[Opening Available data section]
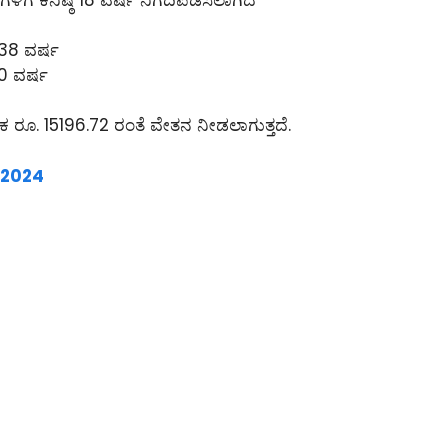
ಠ 38 ವರ್ಷ
40 ವರ್ಷ
ಸಿಕ ರೂ. 15196.72 ರಂತೆ ವೇತನ ನೀಡಲಾಗುತ್ತದೆ.
ಿ 2024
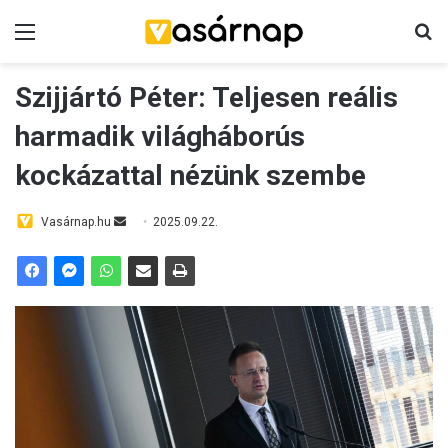
Menü
K
Szijjártó Péter: Teljesen reális
harmadik világháborús
kockázattal nézünk szembe
Vasárnap.hu
S
2025.09.22.
e
n
d
a
n
e
m
a
i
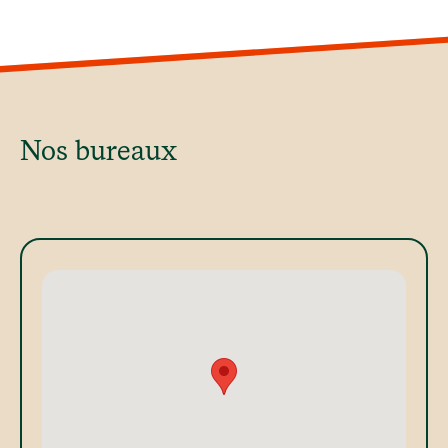
Nos bureaux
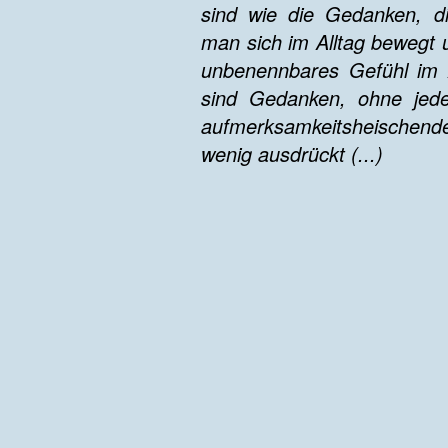
sind wie die Gedanken, di
man sich im Alltag bewegt u
unbenennbares Gefühl im 
sind Gedanken, ohne jede
aufmerksamkeitsheischende S
wenig ausdrückt (...)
[Closing Available data section]
Copy the text read from all the items above line for line, without changing a character, and leave the pictures out of your copy.

ಠ 38 ವರ್ಷ
40 ವರ್ಷ
ಸಿಕ ರೂ. 15196.72 ರಂತೆ ವೇತನ ನೀಡಲಾಗುತ್ತದೆ.
ಿ 2024
Menü
K
Szijjártó Péter: Teljesen reális
harmadik világháborús
kockázattal nézünk szembe
Vasárnap.hu
S
2025.09.22.
e
n
d
a
n
e
m
a
i
Nos bureaux
sind wie die Gedanken, di
man sich im Alltag bewegt u
unbenennbares Gefühl im 
sind Gedanken, ohne jede
aufmerksamkeitsheischende S
wenig ausdrückt (...)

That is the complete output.